This is a good question, I may use this exercise in the future.
Answering a blurring would be too vague, for two main reasons:
- first, a blur is often associated with linear filtering, and median filtering is not linear
- second, the hypotheses are very precise; this is an hint that more precise reasoning is possible.
So: you have a cluster of pixels. Cluster is not a very precise term, but we can at least suppose that the pixels are connected (either with the 4- or 8-type connectivity, Von Neumann or Moore neighborhood). Since the area is $(n−1)/2$, the cluster cannot be more than $(n−1)/2$ pixel wide or tall.
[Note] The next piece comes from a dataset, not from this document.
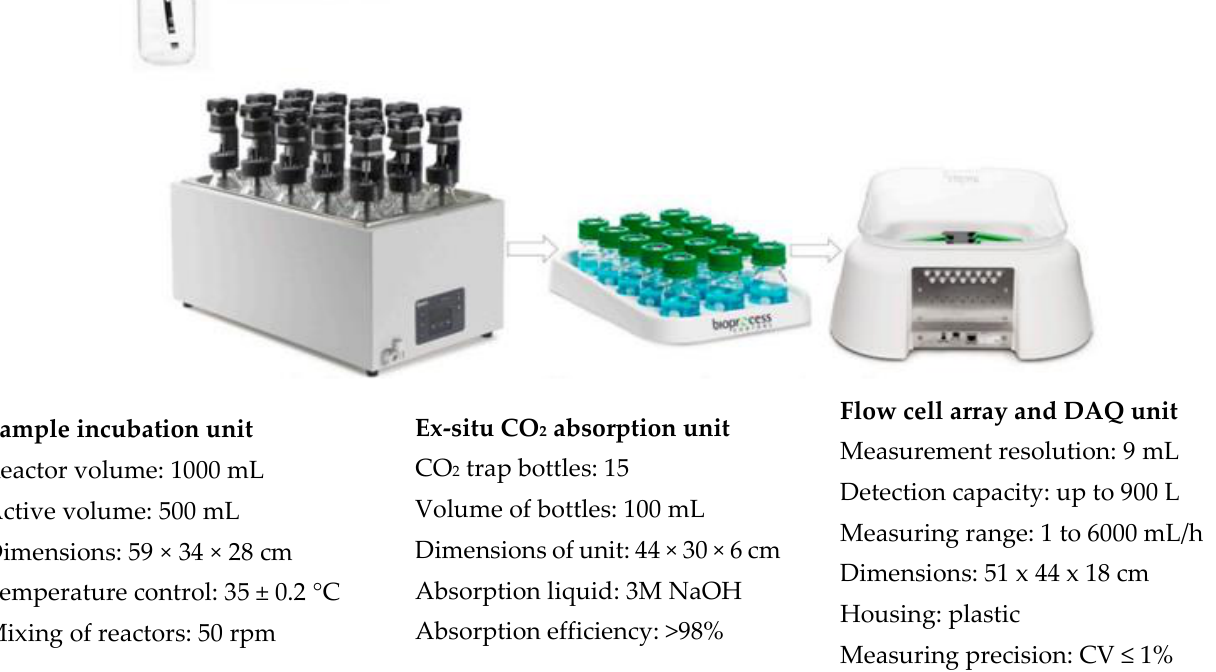
Figure 2. Schematic diagram of the experimental station in stage 1.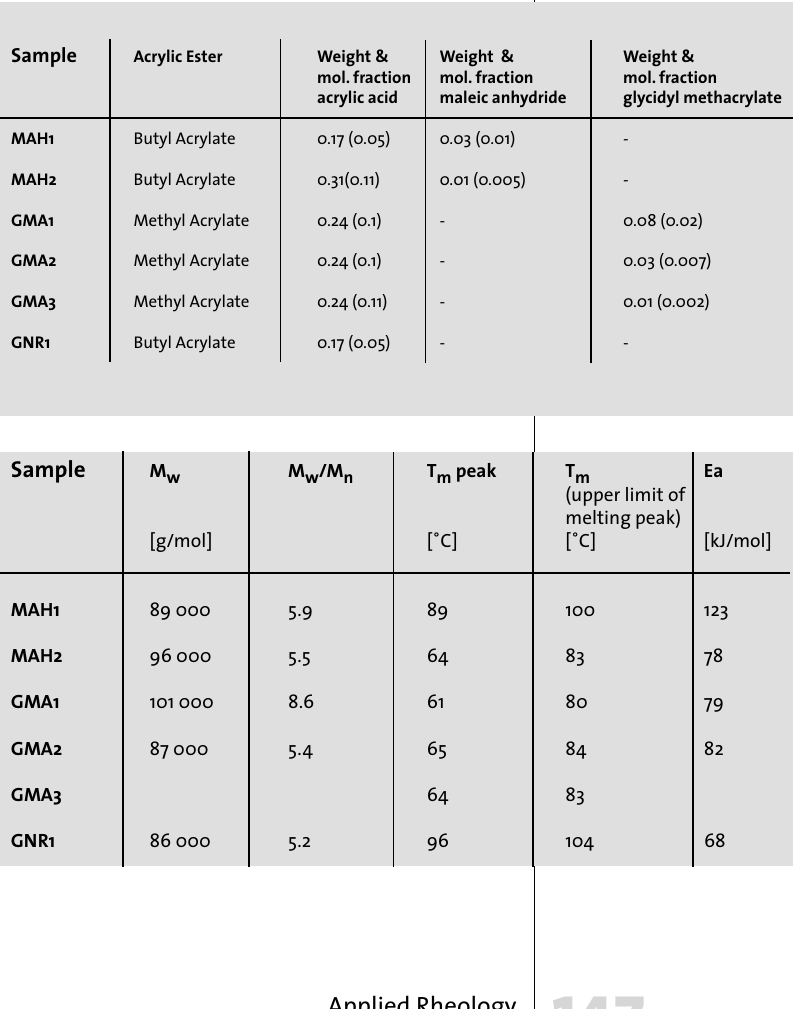
Table 3 (above): Composi- tion of reactive terpolymers and non reactive copolymer. Table 4 (below): Weight average molecular weight and polydispersity index determined by SEC in trichlorobenzene at 145°C. Temperature at the melting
The extreme cases are horizontal (or vertical) segments of length $(n−1)/2$. Here is an example with $n=15$:
1 1 1 1 1 1 1 1 1 1 1 1 1 1 1 1 1 1
1 1 1 1 0 0 0 0 0 0 0 1 1 1 1 1 1 1
1 1 1 1 1 1 1 1 1 1 1 1 1 1 1 1 1 1
So all in all, the cluster is totally enclosed into a little square $s$ of size $(n−1)/2\times(n−1)/2$. Since the cluster is isolated, this means that outside this square, there are only light values.
Now, by a simple counting argument, visualize the little square $s$ inside any bigger square $S$ of size $n\times n$. Since the little square has sides strictly smaller than "half of $n$", the median of the big square cannot be a value taken from small square $s$. Hence each pixel from the cluster, when median filtered, will be replaced be a value taken in the neighborhood on this pixel, and a value that is not in the cluster.
So the result is a "dark cluster" eraser, or a "background filler". If dark means pure black, and light pure white, the result will be a full white image.
Except possibly at the borders, without specific hypotheses on the pixels "outside the image".